Step 3: Calculate the magnitude of the cross product. Next, we find the magnitude of the resulting cross product vector, $80\hat{i} - 48\hat{j} + 32\hat{k}$. $| \overrightarrow{\mathrm{AC}} \times \overrightarrow{\mathrm{BD}} | = \sqrt{(80)^2 + (-48)^2 + (32)^2}$ To simplify the calculation, we can factor out a common term. Notice that $80 = 16 \times 5$, $48 = 16 \times 3$, and $32 = 16 \times 2$. So, $80\hat{i} - 48\hat{j} + 32\hat{k} = 16(5\hat{i} - 3\hat{j} + 2\hat{k})$. The magnitude becomes: $| \overrightarrow{\mathrm{AC}} \times \overrightarrow{\mathrm{BD}} | = | 16(5\hat{i} - 3\hat{j} + 2\hat{k}) |$ $= 16 | 5\hat{i} - 3\hat{j} + 2\hat{k} |$ $= 16 \sqrt{(5)^2 + (-3)^2 + (2)^2}$ $= 16 \sqrt{25 + 9 + 4}$ $= 16 \sqrt{38}$

Step 4: Apply the area formula. Finally, we use the formula for the area of a quadrilateral: $\text{Area} = \frac{1}{2} | \overrightarrow{\mathrm{AC}} \times \overrightarrow{\mathrm{BD}} |$ $\text{Area} = \frac{1}{2} (16 \sqrt{38})$ $\text{Area} = 8 \sqrt{38} \text{ square units}$

3. Common Mistakes & Tips

• Vector Direction: Ensure the vector subtraction is done correctly ($P_2 - P_1$) to maintain the correct direction of the diagonal vectors.
• Cross Product Signs: Be meticulous with the signs when calculating the components of the cross product, especially for the $\hat{j}$ term.
• Simplifying Radicals: Factoring out common terms before squaring can significantly simplify the magnitude calculation and prevent arithmetic errors.

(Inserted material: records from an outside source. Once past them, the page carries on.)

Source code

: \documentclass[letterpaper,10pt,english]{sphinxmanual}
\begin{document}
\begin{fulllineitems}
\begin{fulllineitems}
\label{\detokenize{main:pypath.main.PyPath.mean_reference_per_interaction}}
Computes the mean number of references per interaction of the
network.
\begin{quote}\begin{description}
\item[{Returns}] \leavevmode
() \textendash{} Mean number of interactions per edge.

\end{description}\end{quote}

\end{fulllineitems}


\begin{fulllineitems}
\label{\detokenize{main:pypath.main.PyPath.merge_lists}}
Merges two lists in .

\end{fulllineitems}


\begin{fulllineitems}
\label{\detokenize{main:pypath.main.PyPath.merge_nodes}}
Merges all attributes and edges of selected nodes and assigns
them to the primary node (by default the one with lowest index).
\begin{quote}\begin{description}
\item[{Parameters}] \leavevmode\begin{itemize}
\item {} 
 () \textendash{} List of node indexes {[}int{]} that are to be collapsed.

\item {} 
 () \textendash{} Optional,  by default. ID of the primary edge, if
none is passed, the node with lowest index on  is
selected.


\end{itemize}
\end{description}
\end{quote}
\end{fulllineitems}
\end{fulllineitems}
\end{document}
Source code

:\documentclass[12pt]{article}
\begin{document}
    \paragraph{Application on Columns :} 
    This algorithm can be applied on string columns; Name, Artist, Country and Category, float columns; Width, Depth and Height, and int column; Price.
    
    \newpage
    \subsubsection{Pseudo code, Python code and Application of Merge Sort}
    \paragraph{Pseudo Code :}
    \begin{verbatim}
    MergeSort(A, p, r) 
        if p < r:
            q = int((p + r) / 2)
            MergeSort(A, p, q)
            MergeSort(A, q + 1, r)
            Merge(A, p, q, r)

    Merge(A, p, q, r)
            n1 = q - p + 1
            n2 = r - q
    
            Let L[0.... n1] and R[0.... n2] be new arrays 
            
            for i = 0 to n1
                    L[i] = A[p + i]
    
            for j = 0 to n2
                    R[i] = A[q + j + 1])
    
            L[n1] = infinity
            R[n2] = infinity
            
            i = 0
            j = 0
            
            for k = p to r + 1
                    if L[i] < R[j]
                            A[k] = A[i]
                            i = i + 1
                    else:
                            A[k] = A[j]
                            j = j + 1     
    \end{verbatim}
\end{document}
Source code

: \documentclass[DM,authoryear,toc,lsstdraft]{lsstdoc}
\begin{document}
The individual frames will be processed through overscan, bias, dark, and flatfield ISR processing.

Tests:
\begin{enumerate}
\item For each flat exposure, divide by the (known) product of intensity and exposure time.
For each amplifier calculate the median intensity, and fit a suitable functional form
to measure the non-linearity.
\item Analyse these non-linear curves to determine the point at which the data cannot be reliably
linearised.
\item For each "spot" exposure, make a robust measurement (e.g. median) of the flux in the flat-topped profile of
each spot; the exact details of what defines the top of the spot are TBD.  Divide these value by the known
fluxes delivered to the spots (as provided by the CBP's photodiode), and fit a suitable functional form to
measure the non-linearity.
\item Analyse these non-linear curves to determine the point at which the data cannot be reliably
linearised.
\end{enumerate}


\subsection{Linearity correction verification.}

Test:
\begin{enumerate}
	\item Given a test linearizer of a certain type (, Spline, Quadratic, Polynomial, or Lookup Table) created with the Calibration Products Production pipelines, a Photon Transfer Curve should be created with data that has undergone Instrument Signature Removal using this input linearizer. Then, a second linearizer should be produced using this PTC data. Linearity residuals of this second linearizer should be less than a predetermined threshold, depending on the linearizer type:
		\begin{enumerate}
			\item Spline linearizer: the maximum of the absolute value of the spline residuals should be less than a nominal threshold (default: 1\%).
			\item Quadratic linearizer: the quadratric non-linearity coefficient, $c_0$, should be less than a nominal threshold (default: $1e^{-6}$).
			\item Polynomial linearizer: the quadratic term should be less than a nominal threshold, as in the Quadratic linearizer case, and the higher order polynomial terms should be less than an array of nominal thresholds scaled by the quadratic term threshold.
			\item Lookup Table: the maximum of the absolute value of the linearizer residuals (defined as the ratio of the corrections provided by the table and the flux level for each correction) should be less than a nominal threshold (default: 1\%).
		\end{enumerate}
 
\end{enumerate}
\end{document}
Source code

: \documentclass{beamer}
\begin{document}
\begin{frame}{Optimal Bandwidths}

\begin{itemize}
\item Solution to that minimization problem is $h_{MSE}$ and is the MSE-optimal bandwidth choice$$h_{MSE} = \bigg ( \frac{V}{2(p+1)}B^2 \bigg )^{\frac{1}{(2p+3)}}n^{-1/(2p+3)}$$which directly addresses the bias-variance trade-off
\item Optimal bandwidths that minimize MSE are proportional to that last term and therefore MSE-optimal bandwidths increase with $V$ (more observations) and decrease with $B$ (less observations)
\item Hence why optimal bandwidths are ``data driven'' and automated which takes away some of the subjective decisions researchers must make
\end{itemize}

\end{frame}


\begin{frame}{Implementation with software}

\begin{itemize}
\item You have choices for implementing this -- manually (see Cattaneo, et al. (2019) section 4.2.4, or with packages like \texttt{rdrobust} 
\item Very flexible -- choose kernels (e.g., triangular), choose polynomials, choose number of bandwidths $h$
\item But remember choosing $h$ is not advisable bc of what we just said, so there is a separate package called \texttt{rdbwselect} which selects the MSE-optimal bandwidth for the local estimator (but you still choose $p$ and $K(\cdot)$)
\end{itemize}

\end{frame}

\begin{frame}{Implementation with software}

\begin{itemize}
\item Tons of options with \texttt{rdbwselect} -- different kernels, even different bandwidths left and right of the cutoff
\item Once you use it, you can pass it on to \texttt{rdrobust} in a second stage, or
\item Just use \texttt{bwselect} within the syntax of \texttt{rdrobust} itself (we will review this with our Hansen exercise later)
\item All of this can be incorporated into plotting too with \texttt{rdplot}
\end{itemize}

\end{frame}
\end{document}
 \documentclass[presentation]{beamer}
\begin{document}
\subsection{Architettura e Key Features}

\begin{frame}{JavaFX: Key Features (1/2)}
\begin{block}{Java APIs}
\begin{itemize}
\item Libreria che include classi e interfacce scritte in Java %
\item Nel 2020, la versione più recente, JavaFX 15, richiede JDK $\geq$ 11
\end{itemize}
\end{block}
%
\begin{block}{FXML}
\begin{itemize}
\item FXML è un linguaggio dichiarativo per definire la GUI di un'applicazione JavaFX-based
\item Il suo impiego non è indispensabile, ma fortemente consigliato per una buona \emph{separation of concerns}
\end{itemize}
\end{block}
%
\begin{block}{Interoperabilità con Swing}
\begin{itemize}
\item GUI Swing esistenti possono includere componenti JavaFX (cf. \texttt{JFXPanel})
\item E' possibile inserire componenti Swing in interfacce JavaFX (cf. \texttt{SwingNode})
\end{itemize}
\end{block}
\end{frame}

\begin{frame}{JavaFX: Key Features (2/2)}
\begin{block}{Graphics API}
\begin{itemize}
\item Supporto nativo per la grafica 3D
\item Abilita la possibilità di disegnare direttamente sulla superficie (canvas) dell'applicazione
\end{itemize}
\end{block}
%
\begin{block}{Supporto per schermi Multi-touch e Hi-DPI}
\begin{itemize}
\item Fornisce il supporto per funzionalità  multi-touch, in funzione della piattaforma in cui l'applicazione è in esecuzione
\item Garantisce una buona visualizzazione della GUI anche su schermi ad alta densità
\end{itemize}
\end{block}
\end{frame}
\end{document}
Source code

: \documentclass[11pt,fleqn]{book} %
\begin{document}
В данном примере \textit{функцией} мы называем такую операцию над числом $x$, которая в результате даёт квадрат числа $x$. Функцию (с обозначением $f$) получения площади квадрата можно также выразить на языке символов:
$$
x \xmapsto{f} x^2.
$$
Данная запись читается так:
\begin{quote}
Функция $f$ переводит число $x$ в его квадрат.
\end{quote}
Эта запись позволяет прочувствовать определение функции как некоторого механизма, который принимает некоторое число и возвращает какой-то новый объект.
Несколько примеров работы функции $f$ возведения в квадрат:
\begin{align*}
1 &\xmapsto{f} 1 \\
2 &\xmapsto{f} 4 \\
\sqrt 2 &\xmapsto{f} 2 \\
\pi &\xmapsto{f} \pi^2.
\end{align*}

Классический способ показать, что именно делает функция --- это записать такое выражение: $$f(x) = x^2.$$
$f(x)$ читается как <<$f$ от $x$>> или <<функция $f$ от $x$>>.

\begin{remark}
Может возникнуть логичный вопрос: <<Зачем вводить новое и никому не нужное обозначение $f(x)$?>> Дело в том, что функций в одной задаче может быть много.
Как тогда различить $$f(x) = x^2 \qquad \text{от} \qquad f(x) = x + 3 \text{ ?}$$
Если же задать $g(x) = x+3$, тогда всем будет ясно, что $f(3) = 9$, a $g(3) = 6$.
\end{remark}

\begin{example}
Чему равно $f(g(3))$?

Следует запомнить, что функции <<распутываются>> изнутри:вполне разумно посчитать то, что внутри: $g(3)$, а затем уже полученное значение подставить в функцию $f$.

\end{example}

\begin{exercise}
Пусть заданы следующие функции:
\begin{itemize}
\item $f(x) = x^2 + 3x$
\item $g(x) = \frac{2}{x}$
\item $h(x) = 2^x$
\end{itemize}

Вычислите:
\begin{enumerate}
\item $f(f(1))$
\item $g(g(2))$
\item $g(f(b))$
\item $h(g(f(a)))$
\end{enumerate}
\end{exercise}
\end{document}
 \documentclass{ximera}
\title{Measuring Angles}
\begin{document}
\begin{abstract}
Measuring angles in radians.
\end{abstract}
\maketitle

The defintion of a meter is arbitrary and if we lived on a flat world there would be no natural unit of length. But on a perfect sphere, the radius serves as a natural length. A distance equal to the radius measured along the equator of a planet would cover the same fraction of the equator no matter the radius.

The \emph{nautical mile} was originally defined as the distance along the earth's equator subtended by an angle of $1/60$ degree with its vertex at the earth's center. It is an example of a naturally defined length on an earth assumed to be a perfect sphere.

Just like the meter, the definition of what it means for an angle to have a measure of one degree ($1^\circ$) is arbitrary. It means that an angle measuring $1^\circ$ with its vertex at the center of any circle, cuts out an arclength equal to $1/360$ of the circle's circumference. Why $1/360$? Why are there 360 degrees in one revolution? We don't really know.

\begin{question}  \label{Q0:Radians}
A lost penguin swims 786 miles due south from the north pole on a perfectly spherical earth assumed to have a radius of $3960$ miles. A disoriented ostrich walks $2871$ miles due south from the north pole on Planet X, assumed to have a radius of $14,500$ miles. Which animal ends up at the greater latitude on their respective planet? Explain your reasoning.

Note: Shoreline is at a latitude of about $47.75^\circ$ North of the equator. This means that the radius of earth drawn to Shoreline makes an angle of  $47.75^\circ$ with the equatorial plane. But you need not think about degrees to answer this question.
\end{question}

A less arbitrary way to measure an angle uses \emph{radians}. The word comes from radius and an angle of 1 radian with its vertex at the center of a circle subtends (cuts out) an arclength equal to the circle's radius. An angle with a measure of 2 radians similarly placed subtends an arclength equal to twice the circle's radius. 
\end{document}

4. Summary The area of a quadrilateral can be efficiently calculated using the magnitudes of the cross product of its diagonal vectors. By computing the vectors $\overrightarrow{\mathrm{AC}}$ and $\overrightarrow{\mathrm{BD}}$, finding their cross product, and then determining the magnitude of this cross product, we arrived at the area of the quadrilateral ABCD as $8 \sqrt{38}$ square units.

The final answer is $\boxed{8 \sqrt{38}}$.